Chop Chop
| Chop chop (chŏp’chŏp’) |
adv. Informal
Right away; quickly.
Back when I spent my days chauffeuring willing minds to guitar, piano, soccer and ballet, I would sometimes get in a bit of a hurry to get out the door. To encourage a speedy exit by all, I would clap my hands together twice and say, “Chop, chop!” It was instinctual for me to say this peppy command combined with my mid-air hand clapping. It seemed happy. It was efficient and fun, right? While it was meant to motivate and rally, it would often stop my children right in their tracks so that they could give me their mouth-hanging-open “really?” look. They hated it. For some reason that only a therapist could unearth, this was a tough one for me to give up. I knew it was unpopular. I knew it didn’t work, and yet it would fly right out of my mouth and my hands would whip up before I could stop them. It had the same unpleasant effect, every time. I did eventually learn to let this rally cry go. My kids still tease me about it.

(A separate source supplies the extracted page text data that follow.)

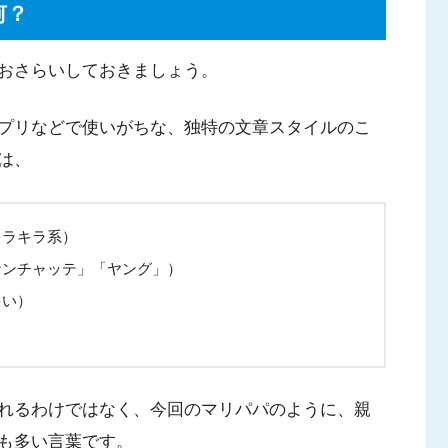
何？
おさらいしておきましょう。
プリなどで使いがちな、独特の文章スタイルのこ
は、
キラキラ系）
ナンチャッテ」「ヤング」）
多い）
れるわけではなく、今回のマリパパのように、親
も多い言葉です。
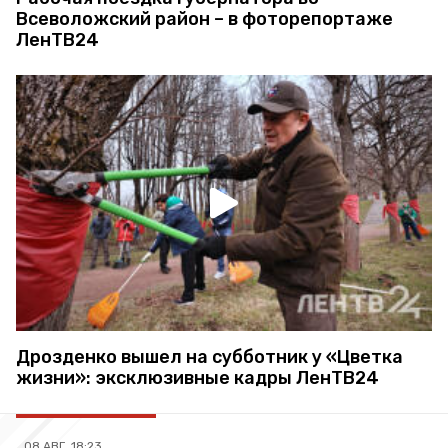
Всеволожский район – в фоторепортаже
ЛенТВ24
Дрозденко вышел на субботник у «Цветка
жизни»: эксклюзивные кадры ЛенТВ24
08 АВГ, 18:23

Still, I had the soul of a chopper. Eventually, I learned to satisfy the urge through the kinder, gentler, meditative sound of my knife hitting the chopping block when I prepared a meal for my family. I can provide nourishment instead of negativity. It’s easy for me to lose myself in the repetitive motion and the delicious aromas of fresh herbs and garden vegetables. A little music, a little wine….

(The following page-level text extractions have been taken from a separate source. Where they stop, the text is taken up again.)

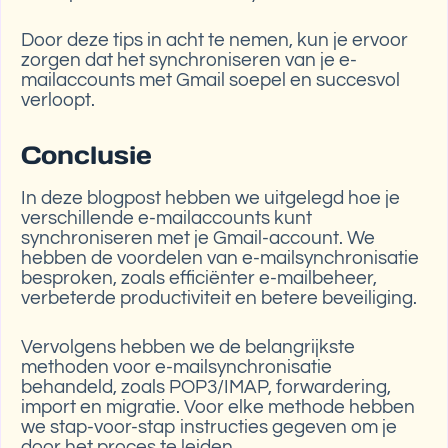
Door deze tips in acht te nemen, kun je ervoor
zorgen dat het synchroniseren van je e-
mailaccounts met Gmail soepel en succesvol
verloopt.
Conclusie
In deze blogpost hebben we uitgelegd hoe je
verschillende e-mailaccounts kunt
synchroniseren met je Gmail-account. We
hebben de voordelen van e-mailsynchronisatie
besproken, zoals efficiënter e-mailbeheer,
verbeterde productiviteit en betere beveiliging.
Vervolgens hebben we de belangrijkste
methoden voor e-mailsynchronisatie
behandeld, zoals POP3/IMAP, forwardering,
import en migratie. Voor elke methode hebben
we stap-voor-stap instructies gegeven om je
door het proces te leiden.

I still have to resist the urge to go into “chop chop” mode. It’s not who I want to be. I know now that I can accomplish things and live a pretty fabulous life without marching in and directly the troops. In the end, the things that need to get done will get done. All is well.
Slowing Down
I have been traveling down the highway of life at breakneck speeds. I love going fast. There is something about having the top down and the music loud and moving right along. I imagine that it gets me to where I want to go faster. I know this isn’t true, because there are many times that I have passed someone, only to see them at the next red light.
I remember being with my Dad, who also loves to drive fast, and enjoying the thrill and rush of accelerating. Now I am starting to wonder: What is driving me to get “there” so quickly? Is it the belief that there is so much to do and so little time? Is it the way I was raised and have always done it? What have I been missing?
The piece that is missing when we are going so fast is mindfulness. When we are mindful, we can restore calm, find balance and open our heart. Anybody want any of that?
At the end of the day it is kind of like thinking I should have had a V-8, I should have slowed down and enjoyed the moment. That is all that we really have. I saw an author speak – her name is Patty Digh – and she wrote an amazing book called Life is a Verb. It is based on the question, What if you had 37 days to live? For me, the answer would be to slow down and savor the moment. That is where the juice is; that is where the joy is; that is where I want to be. You? Even if I do get somewhere faster, it is in a state that is less than desirable, that frantic state. I will a more calm, even pace. But I will still have the top down and the music loud: “Effortlessly,” by Sister Hazel — check it out.